Papa Francesco all’Angelus di domenica scorsa ha messo tutto insieme per evitare che qualcuno dimentichi e per denunciare, ancora una volta, il segreto più custodito del potere per restare in sella e decidere le sorti drammatiche del mondo: l’economia delle armi. Ma ha aggiunto un capitolo alla sua riflessione nella speranza di essere più incisivo.
Ha detto che lo scandalo delle armi, la sua produzione e il suo ruolo cruciale nel sistema economico mondiale, contraddicono lo spirito di fratellanza delle Olimpiadi. Francesco va oltre la richiesta di una tregua olimpica, respinta al mittente. Spiega che il deterioramento della pace globale ha un responsabile preciso ed è uno “scandalo”. Si chiama produzione e commercio delle armi e la sua fortuna deriva dal livello di violenza globale imposto al mondo. L’impatto economico della spesa militare del pianeta in termini assoluti da due anni è aumentato di quasi il 17 per cento. La crisi ucraina ha fatto la differenza e la farà per molti anni. Francesco ha detto che le armi alimentano «guerre grandi e piccole», un fatto che la comunità internazionale «non dovrebbe tollerare», perché il commercio delle armi e la loro produzione «bruciano risorse» che potrebbero essere altrimenti impiegate.
In Italia il governo di Giorgia Meloni ha chiesto alle Commissioni Difesa del Parlamento di esprimere un parere su nuovi programmi militari per la spaventevole cifra di 34,6 miliardi di euro.
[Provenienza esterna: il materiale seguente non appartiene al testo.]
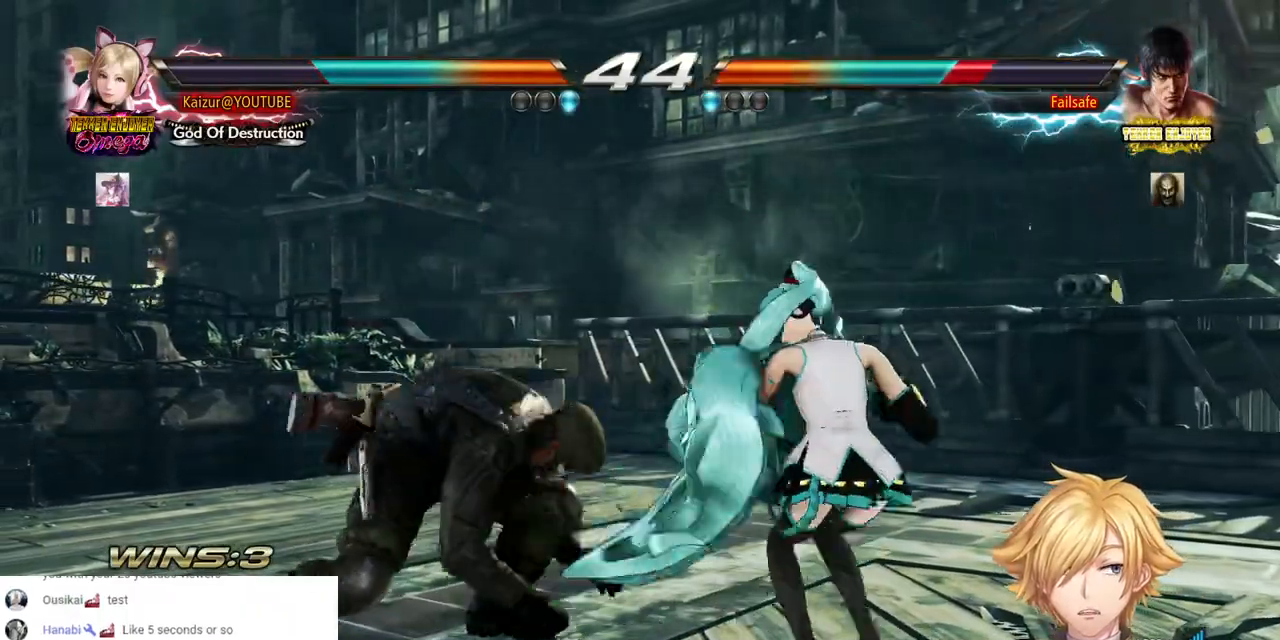
{"dt_ms": 500, "buttons": [], "left_stick": "center", "right_stick": "center", "events": [[117, "CROSS", "up"], [317, "DPAD_LEFT", "up"], [350, "DPAD_DOWN", "up"]]}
Il parere che danno le Commissioni al ministro Guido Crosetto è sempre favorevole e i pochissimi parlamentari che alzano il dito nemmeno finiscono nelle brevi dei media. Ebbene di quei 34 miliardi e rotti ben 22 sono destinati a nuovi sistemi d’arma. L’Esercito si aggiudicherà 270 nuovi carri armati “Panther”, accordo con il colosso tedesco “Reihmetall” e poi personalizzati da Leonardo. Ma nella lista della spesa c’è di tutto: missili di vario tipo, blindati, perfino un simulatore per soldati, una sorta di videogioco da 160 milioni di euro, droni, alianti, fregate, sottomarini e 24 nuovi caccia per 7 miliardi e mezzo.
Servono? Sì, perché abbiamo ormai tanto guastato la pace e alterato la diplomazia che le economie traggono enormi vantaggi finanziari dai conflitti. Insomma la violenza paga, la violenza ha un’enorme potere d’acquisto. Dunque la violenza va alimentata. Ma per uno solo è uno “scandalo”. Bergoglio i conti li sa fare e non li nasconde. E se va alla finestra di piazza San Pietro praticamente ogni domenica a denunciarlo è perché sa che economia di pace ed economia di guerra non sono compatibili. L’una costruisce, l’altra distrugge. L’una produce diritti e libertà e nuove relazioni, l’altra crea poveri, depreda l’ambiente e giustifica la creazione del nuovo ordine mondiale che piace alle oligarchie del potere, quelle che per loro natura sfuggono a tutti i controlli democratici.